For the Love of Quiche

Alright - I have to take a break from my NYC recap to discuss the insanity that is otherwise known as me. Let me explain.

I'm having a brunch for my husband's birthday on Sunday at our house. I love entertaining. LOVE. I love having dinner parties, bridal showers, cocktail parties, brunch extravaganzas...I love it. I love planning the menus, planning the flowers, figuring out my schedule. And I'm good at it. I know this.

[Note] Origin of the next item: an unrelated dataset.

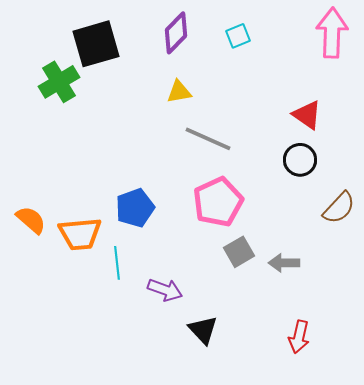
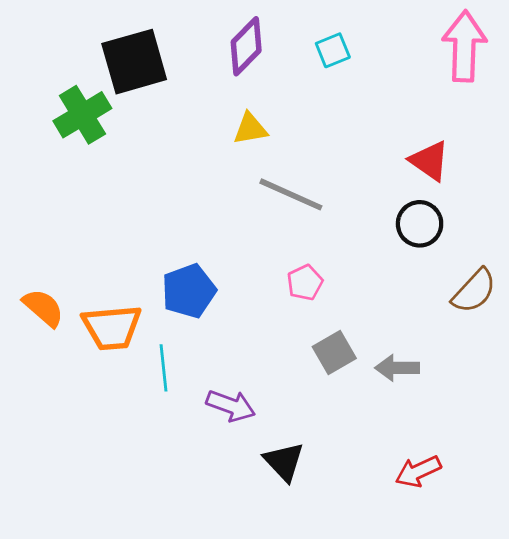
pink pentagon: (218, 202) -> (305, 283), size x0.5
red arrow: (299, 337) -> (418, 471), turned 52

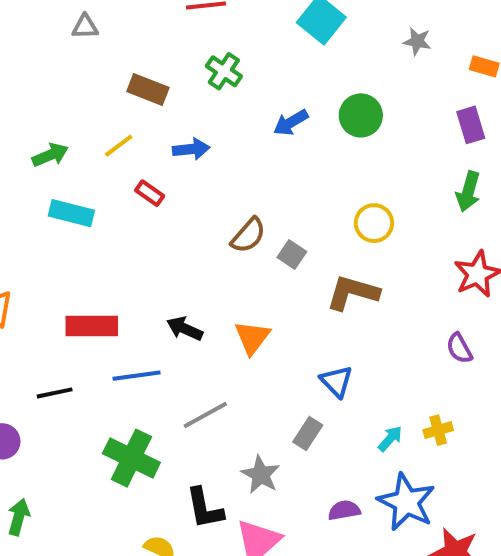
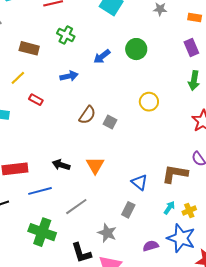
blue arrow: (191, 149) -> (69, 76), moved
brown L-shape: (353, 293) -> (175, 174), moved
yellow cross: (438, 430) -> (189, 210), moved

I'm also Jewish which means that the worst possible thing that could happen at any of the above events is that I run out of something. Food, alcohol, parking permits...everything must be in abundance which means that I end up making ridiculous amounts of food.

Mostly, however, I tend to panic over things that do not need panicking. I am an excellent cook. If the recipe is a good recipe, then it's always comes out well. I've gotten good at altering recipes to fit my own tastes as well. And baking, which is a science, is a natural for me since I am completely anal and I measure everything perfectly - a trait which can be annoying at other times in my life but comes in extremely handy in baking.

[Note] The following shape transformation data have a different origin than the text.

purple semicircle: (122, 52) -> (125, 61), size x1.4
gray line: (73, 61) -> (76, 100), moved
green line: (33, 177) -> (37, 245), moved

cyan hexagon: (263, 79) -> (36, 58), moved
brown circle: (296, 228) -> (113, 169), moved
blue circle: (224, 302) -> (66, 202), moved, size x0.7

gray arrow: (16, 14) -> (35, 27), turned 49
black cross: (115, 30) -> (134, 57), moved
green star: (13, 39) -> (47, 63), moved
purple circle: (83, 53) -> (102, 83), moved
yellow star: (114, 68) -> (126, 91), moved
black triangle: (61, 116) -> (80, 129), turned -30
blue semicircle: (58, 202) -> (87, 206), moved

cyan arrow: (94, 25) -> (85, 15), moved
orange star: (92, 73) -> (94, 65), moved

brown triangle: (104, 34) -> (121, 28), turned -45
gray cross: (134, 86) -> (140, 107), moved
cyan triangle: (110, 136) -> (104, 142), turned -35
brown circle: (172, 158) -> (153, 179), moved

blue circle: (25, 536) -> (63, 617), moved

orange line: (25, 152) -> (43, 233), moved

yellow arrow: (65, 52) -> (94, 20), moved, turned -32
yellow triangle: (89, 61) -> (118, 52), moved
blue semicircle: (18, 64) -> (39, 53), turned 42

I love to try new recipes. Love. Especially when it's been tried by someone else that I trust - be it my good friend, Ina (aka The Barefoot Contessa), my mom, or one of the foodblogs that I've grown to trust and love.

So can someone PLEASE explain to me why I have my panties in a bunch over the idea of making a quiche crust? I am totally petrified. I am picturing any number of horrifying things happening. I simply can not fathom that I will be able to make this without royally screwing it up. I have considered the crustless quiche - but no. If I am going to make a quiche, I'm making the crust...because as Thomas Keller says, it's not a quiche without a crust.

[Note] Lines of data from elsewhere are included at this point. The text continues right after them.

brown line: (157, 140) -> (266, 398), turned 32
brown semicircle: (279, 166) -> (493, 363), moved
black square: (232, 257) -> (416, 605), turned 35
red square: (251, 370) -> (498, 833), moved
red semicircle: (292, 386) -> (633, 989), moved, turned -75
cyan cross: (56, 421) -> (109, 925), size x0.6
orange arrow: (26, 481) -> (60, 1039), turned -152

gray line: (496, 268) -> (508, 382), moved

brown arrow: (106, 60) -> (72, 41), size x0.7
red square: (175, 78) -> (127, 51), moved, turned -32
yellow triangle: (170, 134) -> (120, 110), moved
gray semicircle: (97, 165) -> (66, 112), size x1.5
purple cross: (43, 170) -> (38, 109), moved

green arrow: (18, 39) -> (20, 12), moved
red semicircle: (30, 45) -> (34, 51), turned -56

I have now spent countless hours scouring the internet for "easy" quiche crust recipes. All of them terrify me. What if I don't get the consistency right? What if it's too dense, not dense enough? What if I roll it out to 1/3 of an inch instead of 1/4? What if, what if, what if...WHAT THE HELL IS WRONG WITH ME???

It's not like I'm going to freaking poison anyone. It's not like I'm not already making my very fabulous, constantly requested, tried and true breakfast bread pudding among other things that I am certain will leave everyone satisfied and delighted even if, for some reason, my quiches crash and burn.

Regardless, I have been obsessing ALL DAY over quiche. I go back and forth between "I have to have a crust" and "Screw Thomas Keller". I'm trying to find Julia's famed recipe online but alas, I may just have to get my ass to the bookstore to purchase a copy of Mastering the Art of French Cooking. I have The Joy of Cooking at home and supposedly, that's a good recipe as well...BUT WHAT IF IT ISN'T? If only Ina had a quiche recipe!!!

Someone - anyone - please tell me if you have a quiche recipe you love, if you think a quiche is still a quiche without the crust. You're welcome to tell me that I'm a total lunatic - it's nothing I don't already know.

I just want to stop obsessing over freaking QUICHE!!!!

Posted byMeesh-elle my Belle at 12:43 PM  

1 comments:

Hillary said... March 13, 2008 at 9:02 AM  

Do what I do - buy a frozen pie crust. I cannot be arsed with making pastry. I love to bake but I hate making pastry.